> What you need to do
Pull out every line of the entries below that contains the word "typed", treating uppercase and lowercase as different.
***** Data to process *****
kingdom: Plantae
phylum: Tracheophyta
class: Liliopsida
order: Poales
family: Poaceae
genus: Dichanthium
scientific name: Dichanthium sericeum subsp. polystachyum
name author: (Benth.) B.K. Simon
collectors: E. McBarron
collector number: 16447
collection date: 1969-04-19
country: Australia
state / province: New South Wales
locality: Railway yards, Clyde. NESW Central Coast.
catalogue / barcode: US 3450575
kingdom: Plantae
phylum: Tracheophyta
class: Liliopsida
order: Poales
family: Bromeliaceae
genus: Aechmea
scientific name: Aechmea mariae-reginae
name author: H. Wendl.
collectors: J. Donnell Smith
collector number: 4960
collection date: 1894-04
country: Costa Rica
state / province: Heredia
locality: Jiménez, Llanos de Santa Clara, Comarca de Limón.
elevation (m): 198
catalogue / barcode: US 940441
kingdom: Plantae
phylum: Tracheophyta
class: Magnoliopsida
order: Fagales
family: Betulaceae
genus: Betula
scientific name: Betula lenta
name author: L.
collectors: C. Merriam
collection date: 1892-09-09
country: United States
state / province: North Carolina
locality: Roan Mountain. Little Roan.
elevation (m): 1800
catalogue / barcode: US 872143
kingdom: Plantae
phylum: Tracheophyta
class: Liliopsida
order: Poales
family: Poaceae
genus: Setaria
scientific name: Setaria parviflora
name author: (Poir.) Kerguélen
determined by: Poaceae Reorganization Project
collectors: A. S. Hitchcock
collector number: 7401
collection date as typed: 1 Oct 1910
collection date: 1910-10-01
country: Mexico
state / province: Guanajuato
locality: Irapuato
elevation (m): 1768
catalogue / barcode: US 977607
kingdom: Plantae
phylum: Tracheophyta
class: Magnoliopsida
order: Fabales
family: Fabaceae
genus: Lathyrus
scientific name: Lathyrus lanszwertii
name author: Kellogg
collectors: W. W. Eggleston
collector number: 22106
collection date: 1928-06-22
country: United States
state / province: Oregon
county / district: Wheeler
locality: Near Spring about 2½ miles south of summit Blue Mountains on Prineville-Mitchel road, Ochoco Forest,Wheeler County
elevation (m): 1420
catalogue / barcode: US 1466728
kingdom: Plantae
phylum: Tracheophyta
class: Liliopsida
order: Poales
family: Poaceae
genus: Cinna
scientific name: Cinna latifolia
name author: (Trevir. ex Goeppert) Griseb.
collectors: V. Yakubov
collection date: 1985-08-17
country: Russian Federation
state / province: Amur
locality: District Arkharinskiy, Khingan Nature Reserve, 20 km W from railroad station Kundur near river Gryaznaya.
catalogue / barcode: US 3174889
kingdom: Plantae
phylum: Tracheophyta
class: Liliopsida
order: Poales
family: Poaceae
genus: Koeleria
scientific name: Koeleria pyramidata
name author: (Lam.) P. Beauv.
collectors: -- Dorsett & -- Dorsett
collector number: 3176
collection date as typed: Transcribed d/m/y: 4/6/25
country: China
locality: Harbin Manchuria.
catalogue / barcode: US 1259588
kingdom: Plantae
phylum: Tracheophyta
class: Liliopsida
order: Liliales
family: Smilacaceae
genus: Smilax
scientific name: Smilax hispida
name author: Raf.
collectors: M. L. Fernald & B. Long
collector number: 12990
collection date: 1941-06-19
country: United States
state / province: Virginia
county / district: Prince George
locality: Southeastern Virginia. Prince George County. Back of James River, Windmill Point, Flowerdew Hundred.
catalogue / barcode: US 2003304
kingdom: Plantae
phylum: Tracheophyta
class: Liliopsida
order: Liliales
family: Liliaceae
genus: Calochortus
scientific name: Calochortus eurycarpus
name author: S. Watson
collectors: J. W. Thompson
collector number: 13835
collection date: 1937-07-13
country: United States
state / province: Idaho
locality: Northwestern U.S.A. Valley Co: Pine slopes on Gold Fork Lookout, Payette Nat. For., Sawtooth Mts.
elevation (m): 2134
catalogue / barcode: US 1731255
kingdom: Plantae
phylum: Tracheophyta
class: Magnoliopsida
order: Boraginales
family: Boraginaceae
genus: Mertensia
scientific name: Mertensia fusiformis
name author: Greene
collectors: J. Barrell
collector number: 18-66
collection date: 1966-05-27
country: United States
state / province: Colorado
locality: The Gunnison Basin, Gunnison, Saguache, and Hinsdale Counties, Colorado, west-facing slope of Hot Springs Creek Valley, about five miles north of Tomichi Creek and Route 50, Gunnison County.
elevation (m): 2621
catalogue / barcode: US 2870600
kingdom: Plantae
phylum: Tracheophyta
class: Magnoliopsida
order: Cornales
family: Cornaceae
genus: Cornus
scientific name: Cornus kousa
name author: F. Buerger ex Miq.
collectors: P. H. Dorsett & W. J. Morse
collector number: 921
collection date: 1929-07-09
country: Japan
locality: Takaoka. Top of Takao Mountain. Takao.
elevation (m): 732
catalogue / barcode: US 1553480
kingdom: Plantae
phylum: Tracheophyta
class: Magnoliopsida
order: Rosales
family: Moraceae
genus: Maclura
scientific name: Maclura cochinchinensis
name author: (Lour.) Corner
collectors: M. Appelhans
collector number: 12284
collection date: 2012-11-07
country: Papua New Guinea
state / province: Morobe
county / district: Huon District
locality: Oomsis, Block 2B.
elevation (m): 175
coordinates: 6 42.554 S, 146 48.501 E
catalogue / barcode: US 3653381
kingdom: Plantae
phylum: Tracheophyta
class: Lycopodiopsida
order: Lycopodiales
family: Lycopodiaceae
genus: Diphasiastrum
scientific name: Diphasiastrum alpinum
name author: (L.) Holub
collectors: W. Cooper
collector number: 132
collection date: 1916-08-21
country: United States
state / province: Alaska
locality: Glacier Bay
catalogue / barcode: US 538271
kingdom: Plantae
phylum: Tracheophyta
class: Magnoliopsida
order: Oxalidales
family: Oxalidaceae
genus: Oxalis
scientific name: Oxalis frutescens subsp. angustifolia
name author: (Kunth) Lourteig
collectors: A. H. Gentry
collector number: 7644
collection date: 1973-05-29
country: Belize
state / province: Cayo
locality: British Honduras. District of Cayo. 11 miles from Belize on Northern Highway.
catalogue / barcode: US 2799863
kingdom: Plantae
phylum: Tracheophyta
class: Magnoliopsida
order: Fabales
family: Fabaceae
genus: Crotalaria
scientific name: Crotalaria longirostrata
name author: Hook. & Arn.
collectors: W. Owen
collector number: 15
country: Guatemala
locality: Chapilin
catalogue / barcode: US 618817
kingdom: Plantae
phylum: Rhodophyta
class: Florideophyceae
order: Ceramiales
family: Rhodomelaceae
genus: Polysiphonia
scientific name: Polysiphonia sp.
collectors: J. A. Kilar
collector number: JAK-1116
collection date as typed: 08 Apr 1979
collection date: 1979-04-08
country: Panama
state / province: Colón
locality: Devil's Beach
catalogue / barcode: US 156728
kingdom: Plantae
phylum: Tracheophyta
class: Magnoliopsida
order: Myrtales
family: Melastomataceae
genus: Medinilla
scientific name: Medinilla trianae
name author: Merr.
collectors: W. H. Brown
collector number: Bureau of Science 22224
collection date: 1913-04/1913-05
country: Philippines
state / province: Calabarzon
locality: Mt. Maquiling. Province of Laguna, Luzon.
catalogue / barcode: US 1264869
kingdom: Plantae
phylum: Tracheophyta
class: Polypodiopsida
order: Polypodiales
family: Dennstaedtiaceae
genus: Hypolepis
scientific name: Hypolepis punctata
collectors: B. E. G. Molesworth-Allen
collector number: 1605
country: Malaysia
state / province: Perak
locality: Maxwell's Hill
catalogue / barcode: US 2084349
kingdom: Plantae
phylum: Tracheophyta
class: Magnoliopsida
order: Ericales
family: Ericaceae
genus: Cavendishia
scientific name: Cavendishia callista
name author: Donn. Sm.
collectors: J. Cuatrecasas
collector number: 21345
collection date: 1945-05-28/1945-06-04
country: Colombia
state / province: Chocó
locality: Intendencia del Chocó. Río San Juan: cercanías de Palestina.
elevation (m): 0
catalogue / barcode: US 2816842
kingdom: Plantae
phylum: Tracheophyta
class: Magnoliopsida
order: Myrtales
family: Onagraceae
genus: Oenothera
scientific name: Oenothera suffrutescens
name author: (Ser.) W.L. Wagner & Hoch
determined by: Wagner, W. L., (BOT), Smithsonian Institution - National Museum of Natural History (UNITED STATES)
*****
> Response
collection date as typed: 1 Oct 1910
collection date as typed: Transcribed d/m/y: 4/6/25
collection date as typed: 08 Apr 1979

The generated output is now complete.